*Required action*
A verbatim copy of all the data is required; the pictures should not appear in it.

*Data to use*
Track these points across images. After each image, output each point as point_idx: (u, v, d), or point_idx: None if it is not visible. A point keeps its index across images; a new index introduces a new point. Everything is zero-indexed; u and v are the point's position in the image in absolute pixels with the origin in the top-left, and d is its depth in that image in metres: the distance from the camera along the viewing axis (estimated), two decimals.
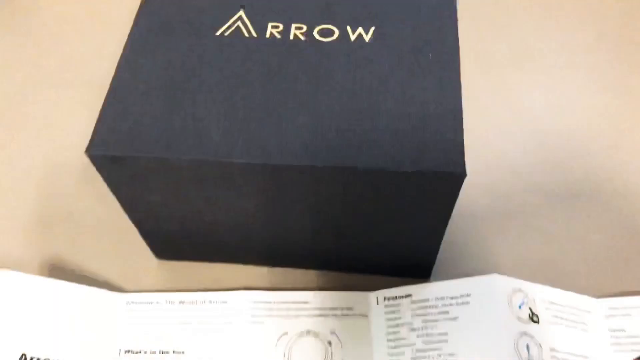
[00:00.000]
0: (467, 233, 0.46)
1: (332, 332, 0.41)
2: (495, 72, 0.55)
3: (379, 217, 0.36)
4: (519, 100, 0.53)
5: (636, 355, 0.40)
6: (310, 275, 0.45)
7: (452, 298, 0.40)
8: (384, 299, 0.42)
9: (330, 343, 0.41)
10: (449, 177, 0.32)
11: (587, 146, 0.50)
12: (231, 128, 0.33)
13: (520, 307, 0.39)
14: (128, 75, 0.35)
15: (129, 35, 0.37)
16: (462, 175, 0.31)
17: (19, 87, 0.55)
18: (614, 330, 0.41)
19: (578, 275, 0.44)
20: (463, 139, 0.32)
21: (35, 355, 0.37)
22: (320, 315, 0.42)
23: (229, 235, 0.41)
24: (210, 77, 0.35)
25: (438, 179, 0.32)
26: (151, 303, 0.43)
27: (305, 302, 0.43)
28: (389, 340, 0.40)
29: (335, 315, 0.42)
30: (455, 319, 0.39)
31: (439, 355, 0.38)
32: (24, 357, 0.37)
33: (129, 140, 0.33)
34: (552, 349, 0.39)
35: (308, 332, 0.41)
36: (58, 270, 0.45)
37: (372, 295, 0.42)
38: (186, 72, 0.35)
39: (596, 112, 0.52)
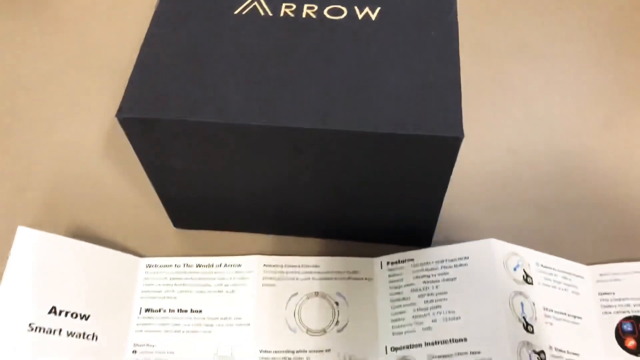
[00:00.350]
0: (465, 207, 0.49)
1: (339, 294, 0.44)
2: (493, 60, 0.58)
3: (383, 181, 0.39)
4: (515, 86, 0.56)
5: (624, 315, 0.43)
6: (320, 243, 0.47)
7: (451, 260, 0.43)
8: (388, 263, 0.45)
9: (337, 303, 0.44)
10: (448, 139, 0.35)
11: (580, 127, 0.53)
12: (249, 95, 0.36)
13: (515, 269, 0.42)
14: (153, 48, 0.38)
15: (153, 16, 0.40)
16: (459, 137, 0.34)
17: (46, 71, 0.58)
18: (604, 294, 0.44)
19: (570, 245, 0.47)
20: (461, 106, 0.35)
21: (65, 309, 0.40)
22: (328, 278, 0.45)
23: (244, 202, 0.44)
24: (229, 51, 0.38)
25: (438, 141, 0.35)
26: (170, 266, 0.46)
27: (314, 266, 0.45)
28: (392, 300, 0.43)
29: (342, 278, 0.45)
30: (454, 279, 0.42)
31: (439, 313, 0.41)
32: (54, 309, 0.40)
33: (155, 105, 0.36)
34: (545, 308, 0.42)
35: (316, 293, 0.44)
36: (81, 237, 0.48)
37: (377, 260, 0.45)
38: (207, 46, 0.38)
39: (588, 96, 0.55)
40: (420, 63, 0.37)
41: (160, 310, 0.44)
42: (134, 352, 0.42)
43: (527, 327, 0.40)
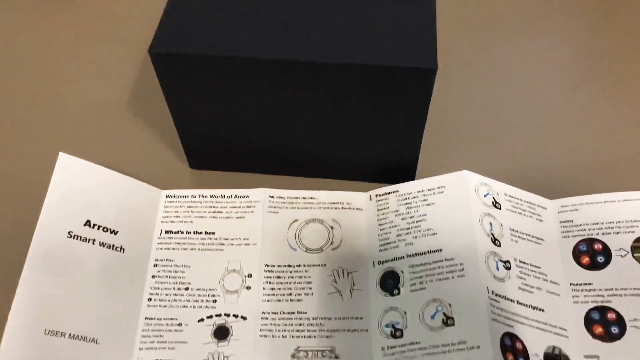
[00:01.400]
0: (443, 152, 0.56)
1: (334, 220, 0.51)
2: (471, 34, 0.65)
3: (371, 112, 0.46)
4: (491, 55, 0.63)
5: (580, 238, 0.49)
6: (319, 182, 0.54)
7: (430, 190, 0.50)
8: (376, 195, 0.52)
9: (332, 227, 0.50)
10: (424, 70, 0.42)
11: (548, 88, 0.60)
12: (259, 35, 0.43)
13: (485, 195, 0.49)
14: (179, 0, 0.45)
15: None
16: (434, 68, 0.41)
17: (75, 43, 0.66)
18: (564, 222, 0.50)
19: (537, 185, 0.53)
20: (436, 45, 0.42)
21: (97, 223, 0.47)
22: (325, 208, 0.52)
23: (252, 141, 0.50)
24: (241, 4, 0.45)
25: (416, 72, 0.42)
26: (187, 196, 0.52)
27: (313, 198, 0.52)
28: (379, 224, 0.50)
29: (337, 208, 0.52)
30: (432, 204, 0.49)
31: (419, 231, 0.48)
32: (88, 222, 0.47)
33: (181, 42, 0.43)
34: (512, 229, 0.48)
35: (314, 219, 0.51)
36: None
37: (367, 194, 0.52)
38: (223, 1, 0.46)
39: (557, 63, 0.62)
40: (402, 11, 0.44)
41: (178, 232, 0.50)
42: (155, 265, 0.49)
43: (495, 241, 0.47)
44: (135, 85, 0.62)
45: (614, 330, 0.45)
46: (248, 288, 0.48)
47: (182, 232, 0.50)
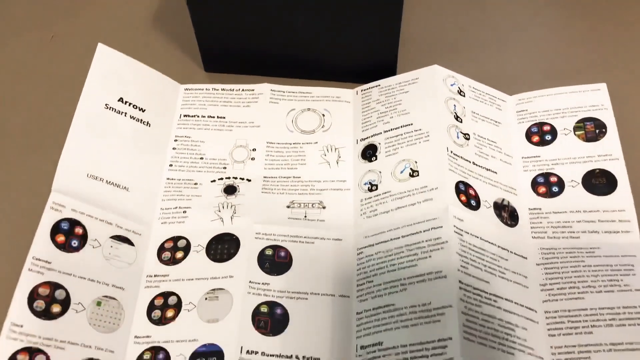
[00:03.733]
0: (420, 57, 0.65)
1: (325, 109, 0.60)
2: None
3: (353, 9, 0.55)
4: None
5: (532, 122, 0.58)
6: (314, 83, 0.64)
7: (405, 81, 0.59)
8: (362, 90, 0.61)
9: (323, 115, 0.60)
10: None
11: (516, 11, 0.69)
12: None
13: (452, 85, 0.58)
14: None
15: None
16: None
17: None
18: (520, 111, 0.59)
19: (497, 82, 0.62)
20: None
21: (129, 100, 0.57)
22: (318, 100, 0.61)
23: (259, 40, 0.60)
24: None
25: None
26: (202, 89, 0.62)
27: (308, 92, 0.62)
28: (362, 112, 0.59)
29: (328, 100, 0.61)
30: (407, 92, 0.58)
31: (395, 112, 0.57)
32: (121, 99, 0.57)
33: None
34: (473, 112, 0.57)
35: (309, 109, 0.61)
36: None
37: (354, 90, 0.62)
38: None
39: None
40: None
41: (194, 116, 0.60)
42: (176, 140, 0.59)
43: (457, 118, 0.56)
44: (159, 4, 0.72)
45: (555, 189, 0.54)
46: (252, 159, 0.57)
47: (198, 116, 0.60)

*Task response*
Track these points across images. After each image, output each point as point_idx: (u, v, d), or point_idx: None if it is not visible. A point keeps its index across images; a new index introduces a new point. Everything is zero-indexed; u and v are the point's position in the image in absolute pixels with the origin in the top-left, and d is its depth in that image in metres: the distance from the camera along the viewing axis (estimated), two decimals.
[00:00.000]
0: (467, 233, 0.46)
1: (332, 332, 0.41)
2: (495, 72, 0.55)
3: (379, 217, 0.36)
4: (519, 100, 0.53)
5: (636, 355, 0.40)
6: (310, 275, 0.45)
7: (452, 298, 0.40)
8: (384, 299, 0.42)
9: (330, 343, 0.41)
10: (449, 177, 0.32)
11: (587, 146, 0.50)
12: (231, 128, 0.33)
13: (520, 307, 0.39)
14: (128, 75, 0.35)
15: (129, 35, 0.37)
16: (462, 175, 0.31)
17: (19, 87, 0.55)
18: (614, 330, 0.41)
19: (578, 275, 0.44)
20: (463, 139, 0.32)
21: (35, 355, 0.37)
22: (320, 315, 0.42)
23: (229, 235, 0.41)
24: (210, 77, 0.35)
25: (438, 179, 0.32)
26: (151, 303, 0.43)
27: (305, 302, 0.43)
28: (389, 340, 0.40)
29: (335, 315, 0.42)
30: (455, 319, 0.39)
31: (439, 355, 0.38)
32: (24, 357, 0.37)
33: (129, 140, 0.33)
34: (552, 349, 0.39)
35: (308, 332, 0.41)
36: (58, 270, 0.45)
37: (372, 295, 0.42)
38: (186, 72, 0.35)
39: (596, 112, 0.52)
[00:00.350]
0: (465, 207, 0.49)
1: (339, 294, 0.44)
2: (493, 60, 0.58)
3: (383, 181, 0.39)
4: (515, 86, 0.56)
5: (624, 315, 0.43)
6: (320, 243, 0.47)
7: (451, 260, 0.43)
8: (388, 263, 0.45)
9: (337, 303, 0.44)
10: (448, 139, 0.35)
11: (580, 127, 0.53)
12: (249, 95, 0.36)
13: (515, 269, 0.42)
14: (153, 48, 0.38)
15: (153, 16, 0.40)
16: (459, 137, 0.34)
17: (46, 71, 0.58)
18: (604, 294, 0.44)
19: (570, 245, 0.47)
20: (461, 106, 0.35)
21: (65, 309, 0.40)
22: (328, 278, 0.45)
23: (244, 202, 0.44)
24: (229, 51, 0.38)
25: (438, 141, 0.35)
26: (170, 266, 0.46)
27: (314, 266, 0.45)
28: (392, 300, 0.43)
29: (342, 278, 0.45)
30: (454, 279, 0.42)
31: (439, 313, 0.41)
32: (54, 309, 0.40)
33: (155, 105, 0.36)
34: (545, 308, 0.42)
35: (316, 293, 0.44)
36: (81, 237, 0.48)
37: (377, 260, 0.45)
38: (207, 46, 0.38)
39: (588, 96, 0.55)
40: (420, 63, 0.37)
41: (160, 310, 0.44)
42: (134, 352, 0.42)
43: (527, 327, 0.40)
[00:01.400]
0: (443, 152, 0.56)
1: (334, 220, 0.51)
2: (471, 34, 0.65)
3: (371, 112, 0.46)
4: (491, 55, 0.63)
5: (580, 238, 0.49)
6: (319, 182, 0.54)
7: (430, 190, 0.50)
8: (376, 195, 0.52)
9: (332, 227, 0.50)
10: (424, 70, 0.42)
11: (548, 88, 0.60)
12: (259, 35, 0.43)
13: (485, 195, 0.49)
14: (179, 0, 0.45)
15: None
16: (434, 68, 0.41)
17: (75, 43, 0.66)
18: (564, 222, 0.50)
19: (537, 185, 0.53)
20: (436, 45, 0.42)
21: (97, 223, 0.47)
22: (325, 208, 0.52)
23: (252, 141, 0.50)
24: (241, 4, 0.45)
25: (416, 72, 0.42)
26: (187, 196, 0.52)
27: (313, 198, 0.52)
28: (379, 224, 0.50)
29: (337, 208, 0.52)
30: (432, 204, 0.49)
31: (419, 231, 0.48)
32: (88, 222, 0.47)
33: (181, 42, 0.43)
34: (512, 229, 0.48)
35: (314, 219, 0.51)
36: None
37: (367, 194, 0.52)
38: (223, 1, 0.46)
39: (557, 63, 0.62)
40: (402, 11, 0.44)
41: (178, 232, 0.50)
42: (155, 265, 0.49)
43: (495, 241, 0.47)
44: (135, 85, 0.62)
45: (614, 330, 0.45)
46: (248, 288, 0.48)
47: (182, 232, 0.50)
[00:03.733]
0: (420, 57, 0.65)
1: (325, 109, 0.60)
2: None
3: (353, 9, 0.55)
4: None
5: (532, 122, 0.58)
6: (314, 83, 0.64)
7: (405, 81, 0.59)
8: (362, 90, 0.61)
9: (323, 115, 0.60)
10: None
11: (516, 11, 0.69)
12: None
13: (452, 85, 0.58)
14: None
15: None
16: None
17: None
18: (520, 111, 0.59)
19: (497, 82, 0.62)
20: None
21: (129, 100, 0.57)
22: (318, 100, 0.61)
23: (259, 40, 0.60)
24: None
25: None
26: (202, 89, 0.62)
27: (308, 92, 0.62)
28: (362, 112, 0.59)
29: (328, 100, 0.61)
30: (407, 92, 0.58)
31: (395, 112, 0.57)
32: (121, 99, 0.57)
33: None
34: (473, 112, 0.57)
35: (309, 109, 0.61)
36: None
37: (354, 90, 0.62)
38: None
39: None
40: None
41: (194, 116, 0.60)
42: (176, 140, 0.59)
43: (457, 118, 0.56)
44: (159, 4, 0.72)
45: (555, 189, 0.54)
46: (252, 159, 0.57)
47: (198, 116, 0.60)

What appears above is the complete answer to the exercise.